|Comic trade paperback, n.pag.|
Published 1991 (content: 1974-91)
Borrowed from the library
Read January 2014
by Harvey Pekar
art by Robert Armstrong, Alison Bechdel, Chester Brown, Kevin Brown, Gregory Budgett, R. Crumb, Gary Dumm with Laura Darnell Dumm, William Fogg, Drew Friedman, Rebecca Huntington, Bill Knapp, Paul Mavrides, Val Mayerik, Alan Moore, Willy Murphy, Spain Rodriguez, Gerry Shamray, Carole Sobocinksi, Frank Stack, J. R. Stats, Colin Upton, Ed Wesolowski, Jim Woodring, Joe Zabel, and Mark Zingarelli
The short story, I think, is Pekar's element-- aside from The Quitter, his long-form work has failed to interest me as much his shorts. The New American Splendor Anthology collects a wide range of his material, from his earliest comics work to his then-latest, though mostly it collects issues of American Splendor that came out after More American Splendor, I think. There's perhaps some stuff here that's not great, but that's okay, 'cause it's always over with right away, and Pekar is spinning you a new yarn in his distinctive voice: buying food at West Side Market, going to comic book signings (including a cameo by Ed Brubaker!), being obsessive about losing something or forgetting something, picking his wife up from the airport, or driving from Washington, D.C., to Cleveland overnight. I empathize with his small obsessions that he tries to clamp under control, and his occasional irrational inflexibility.
This collection also includes writeups of many of Pekar's appearances on Letterman's Late Night. I don't think Pekar is as clever as he thinks he is, but I think he knows that. (I love the one where he tries to get free stuff off the Late Night producer and ends up with a couple crackers.)

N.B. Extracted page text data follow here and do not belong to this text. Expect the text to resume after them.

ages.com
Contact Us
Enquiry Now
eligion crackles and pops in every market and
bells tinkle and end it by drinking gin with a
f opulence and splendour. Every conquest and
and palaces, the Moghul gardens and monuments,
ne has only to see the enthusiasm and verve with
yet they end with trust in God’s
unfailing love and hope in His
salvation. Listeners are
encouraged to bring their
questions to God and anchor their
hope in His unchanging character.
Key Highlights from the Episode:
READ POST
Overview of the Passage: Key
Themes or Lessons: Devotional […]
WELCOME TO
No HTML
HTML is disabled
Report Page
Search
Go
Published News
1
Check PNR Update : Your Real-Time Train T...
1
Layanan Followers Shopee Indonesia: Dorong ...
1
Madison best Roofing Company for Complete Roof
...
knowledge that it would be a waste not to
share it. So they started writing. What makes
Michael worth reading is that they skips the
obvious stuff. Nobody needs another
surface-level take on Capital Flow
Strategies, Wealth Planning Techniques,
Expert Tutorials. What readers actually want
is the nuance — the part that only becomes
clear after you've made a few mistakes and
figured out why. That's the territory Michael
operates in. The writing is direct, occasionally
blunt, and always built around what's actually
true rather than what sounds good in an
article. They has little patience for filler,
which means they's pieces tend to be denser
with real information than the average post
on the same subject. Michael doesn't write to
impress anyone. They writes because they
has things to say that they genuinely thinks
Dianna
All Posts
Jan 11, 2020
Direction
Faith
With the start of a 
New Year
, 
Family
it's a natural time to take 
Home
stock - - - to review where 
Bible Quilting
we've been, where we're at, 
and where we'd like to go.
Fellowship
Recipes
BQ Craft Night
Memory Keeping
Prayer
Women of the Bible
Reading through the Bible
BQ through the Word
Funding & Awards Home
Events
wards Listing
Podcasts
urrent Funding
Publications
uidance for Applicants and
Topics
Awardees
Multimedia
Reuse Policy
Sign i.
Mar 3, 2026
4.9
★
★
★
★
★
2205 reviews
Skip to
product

Alison Bechdel and Alan Moore draw stories in this one. Seriously: Alan Moore! For some reason Bechdel is one of five artists whose name is left off the cover, and distressingly, there is no credit to the artists on the title page, just Pekar. (Also no good publication data.) By this point, Pekar has gotten good as selecting artists who work well with his style of writing: I imagine that drawing normalcy is more difficult than it looks, and these guys do a great job on the whole, especially Joe Zabel & Gary Dumm and Bill Knapp.